After going through diagnoses like cancer and a brain bleed, Chase gets the aha moment when he realizes everything comes down to the cat. He remembers the animal's food bowl was full, deduces that lack of appetite was a symptom for Fran too, and researches the home with an eye towards finding a toxin rather than a good time. He finds a dead cat and a connection to the house next door, which had been fumigated. Of course his phone call comes just in time to stop the unnecessary surgery. "I thought I was being punished for going away, but really I was being punished for coming home," laments Fran. There's a lesson in there: a wild weekend in Caracas beats a weekend at home, maybe.

So Chase is the hero, and House missed it entirely. Instead, he's got a 12-year-old boy replacement for Chase who sort of comes up with the aha moment for the airborne patient of the week.

Cuddy suspected meningitis and wanted the plane turned around before it spread. House suspected food poisoning and convinced the flight attendant to carry on. Then, more passengers - including Cuddy - were affected with the same vomiting and rash.

When the food poisoning theory proves to be wrong, he does a lumbar puncture made all the more dangerous by not having the right equipment, taking place in a shaking plane, and being performed by a man who has minions to do those kinds of tasks for him normally. It's successful anyway, and negative, so that plus Cuddy's rage makes House realize the "contagious" disease is actually mass hysteria, which affects women more than men. "I know it sounds sexist, but science says you're weak and soft. What can I do?"
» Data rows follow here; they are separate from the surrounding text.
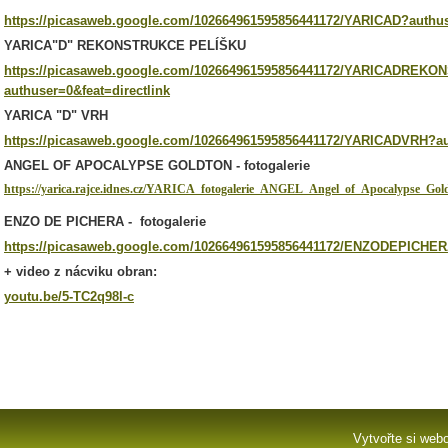
https://picasaweb.google.com/102664961595856441172/YARICAD?authuse
YARICA"D" REKONSTRUKCE PELÍŠKU
https://picasaweb.google.com/102664961595856441172/YARICADRE
authuser=0&feat=directlink
YARICA "D" VRH
https://picasaweb.google.com/102664961595856441172/YARICADVRH?aut
A
NGEL OF APOCALYPSE GOLDTON - fotogalerie
https://yarica.rajce.idnes.cz/YARICA_fotogalerie_ANGEL_Angel_of_Apocalypse_Gol
ENZO DE PICHERA - fotogalerie
https://picasaweb.google.com/102664961595856441172/ENZODEPICHER
+ video z nácviku obran:
youtu.be/5-TC2q98l-c
Vytvořte si web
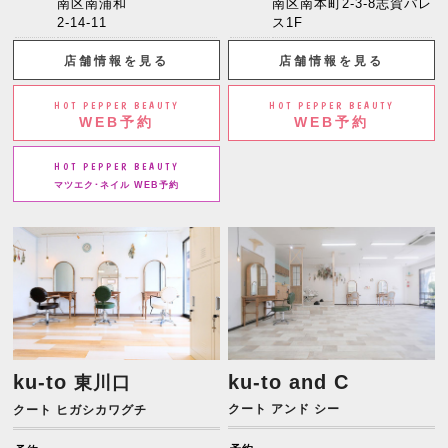
南区南浦和
南区南本町2-3-8志賀パレ
2-14-11
ス1F
店舗情報を見る
店舗情報を見る
HOT PEPPER BEAUTY
HOT PEPPER BEAUTY
WEB予約
WEB予約
HOT PEPPER BEAUTY
マツエク･ネイル WEB予約
ku-to
ku-to and C
東川口
クート アンド シー
クート ヒガシカワグチ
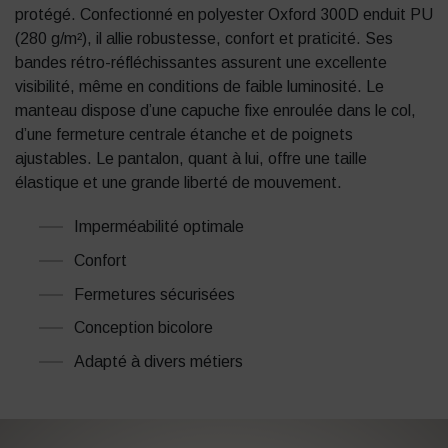
protégé. Confectionné en polyester Oxford 300D enduit PU
(280 g/m²), il allie robustesse, confort et praticité. Ses
bandes rétro-réfléchissantes assurent une excellente
visibilité, même en conditions de faible luminosité. Le
manteau dispose d’une capuche fixe enroulée dans le col,
d’une fermeture centrale étanche et de poignets
ajustables. Le pantalon, quant à lui, offre une taille
élastique et une grande liberté de mouvement.
Imperméabilité optimale
Confort
Fermetures sécurisées
Conception bicolore
Adapté à divers métiers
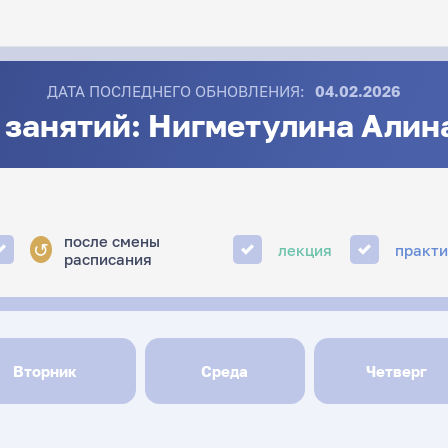
ДАТА ПОСЛЕДНЕГО ОБНОВЛЕНИЯ:
04.02.2026
 занятий: Нигметулина Алин
после смены
↺
лекция
практ
расписания
Вторник
Среда
Четверг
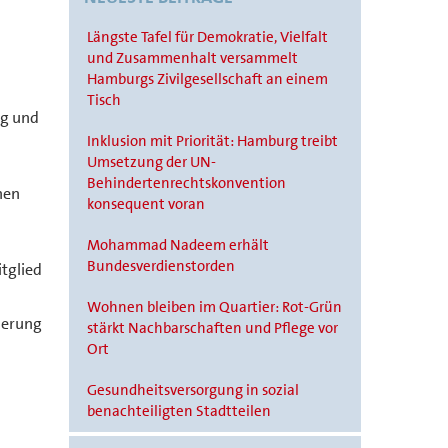
Längste Tafel für Demokratie, Vielfalt
und Zusammenhalt versammelt
Hamburgs Zivilgesellschaft an einem
Tisch
ng und
Inklusion mit Priorität: Hamburg treibt
Umsetzung der UN-
Behindertenrechtskonvention
nen
konsequent voran
Mohammad Nadeem erhält
Bundesverdienstorden
itglied
Wohnen bleiben im Quartier: Rot-Grün
nderung
stärkt Nachbarschaften und Pflege vor
Ort
Gesundheitsversorgung in sozial
benachteiligten Stadtteilen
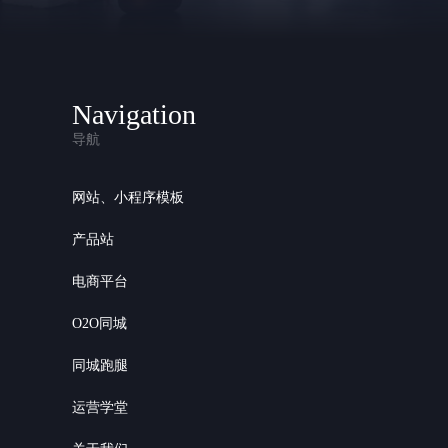
Navigation
导航
网站、小程序模板
产品站
电商平台
O2O同城
同城跑腿
运营学堂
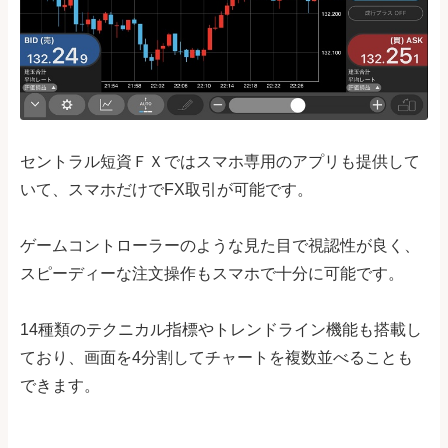
セントラル短資ＦＸではスマホ専用のアプリも提供して
いて、スマホだけでFX取引が可能です。
ゲームコントローラーのような見た目で視認性が良く、
スピーディーな注文操作もスマホで十分に可能です。
14種類のテクニカル指標やトレンドライン機能も搭載し
ており、画面を4分割してチャートを複数並べることも
できます。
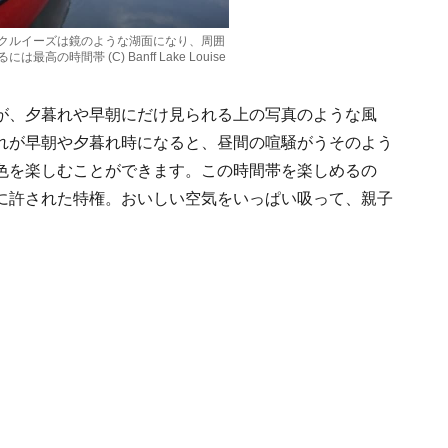
クルイーズは鏡のような湖面になり、周囲
の時間帯 (C) Banff Lake Louise
が、夕暮れや早朝にだけ見られる上の写真のような風
れが早朝や夕暮れ時になると、昼間の喧騒がうそのよう
色を楽しむことができます。この時間帯を楽しめるの
に許された特権。おいしい空気をいっぱい吸って、親子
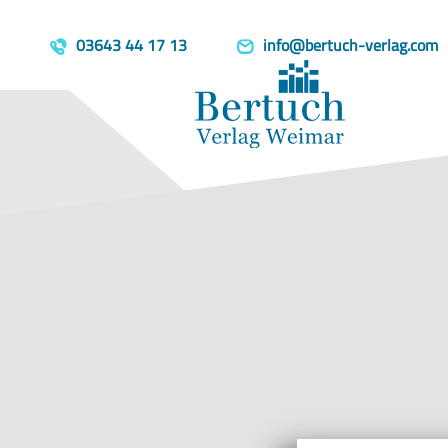
Home
Produkte
Thinking Alou
template=book, parent=/produkte/, include=hidden, book_person
03643 44 17 13
info@bertuch-verlag.com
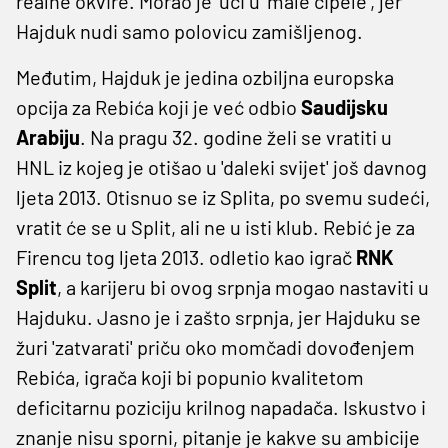
realne okvire. Morao je 'ući u 'male cipele', jer
Hajduk nudi samo polovicu zamišljenog.
Međutim, Hajduk je jedina ozbiljna europska
opcija za Rebića koji je već odbio
Saudijsku
Arabiju
. Na pragu 32. godine želi se vratiti u
HNL iz kojeg je otišao u 'daleki svijet' još davnog
ljeta 2013. Otisnuo se iz Splita, po svemu sudeći,
vratit će se u Split, ali ne u isti klub. Rebić je za
Firencu tog ljeta 2013. odletio kao igrač
RNK
Split
, a karijeru bi ovog srpnja mogao nastaviti u
Hajduku. Jasno je i zašto srpnja, jer Hajduku se
žuri 'zatvarati' priču oko momčadi dovođenjem
Rebića, igrača koji bi popunio kvalitetom
deficitarnu poziciju krilnog napadača. Iskustvo i
znanje nisu sporni, pitanje je kakve su ambicije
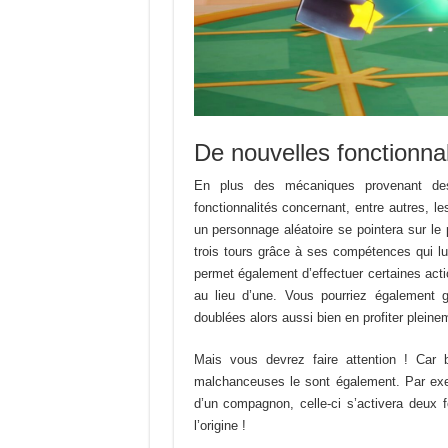
De nouvelles fonctionnal
En plus des mécaniques provenant des
fonctionnalités concernant, entre autres, l
un personnage aléatoire se pointera sur le 
trois tours grâce à ses compétences qui l
permet également d’effectuer certaines act
au lieu d’une. Vous pourriez également g
doublées alors aussi bien en profiter pleine
Mais vous devrez faire attention ! Car b
malchanceuses le sont également. Par e
d’un compagnon, celle-ci s’activera deux 
l’origine !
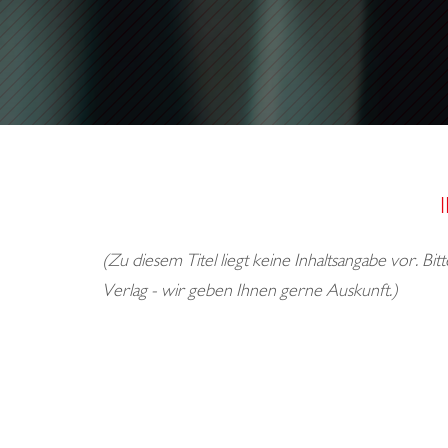
A
R
T
Y
(Zu diesem Titel liegt keine Inhaltsangabe vor. Bi
Verlag - wir geben Ihnen gerne Auskunft.)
Cuddy's miracle cure was one major disappointment for me. I admit, I wanted a more dramatic effort on his part to save her, maybe involving pressing a cold cloth to her fevered brow, and a few moments of doubt and angst while desperately trying to save her life. I know, it's cheesy, but when he was examining and sniffing her it was oddly hot, while undeniably creepy at the same time.

Anyway, he's wrong again with his theory that the man has swallowed a condom full of cocaine which is now seeping into his system. "You think he's a mule," Cuddy says. "I think he's a jackass," House confirms. But as he prepares to do improvised, unanaesthetized surgery with the help of his pseudo-ducklings, House notices that when the Chase clone pressed on the man's joints, his pain subsides.

The discovery of a scuba certification card and trip receipt confirms a diagnosis of the bends, and the treatment requires no blood loss, just lowering the plane until they can club baby seals out the windows. House's brilliance charms the flight attendant, who lets him know she's in New York frequently. His brilliance does not charm Cuddy, who refuses to let him claim he saved her life, and responds to his "you're mean" by exasperatedly saying that's how she compensates for being soft and weak. There's probably a grain of truth in that in general, if not in this case specifically.

It's not the women in this episode that are soft and weak, either. Wilson's both puzzled and impressed that Robin compassionately stuck with Fran so she didn't have to be alone. Maybe he interpreted that as neediness, so when he calls to let her know Fran will be fine, he clumsily asks Robin out. I can only hope he hasn't deduced that she's a hooker. Either way, he's not a well-adjusted man, however shiny his veneer is.

Cameron has gotten a lot more adventurous since her apparent rejection of the carpe diem philosophy in "Hunting," throwing herself into the friends-with-benefits deal with Chase. I guess it's better than dial a hooker. But Chase wants more, and lets himself be vulnerable enough to tell her so. She's also gotten a lot colder, so at that, she ends their deal with a cruel: "It was fun. That's it. And now it's over." But is she mean to compensate for her softness? We'll see. I doubt the repercussions are over for either one of them, or rather, as Foreman feared, any of them.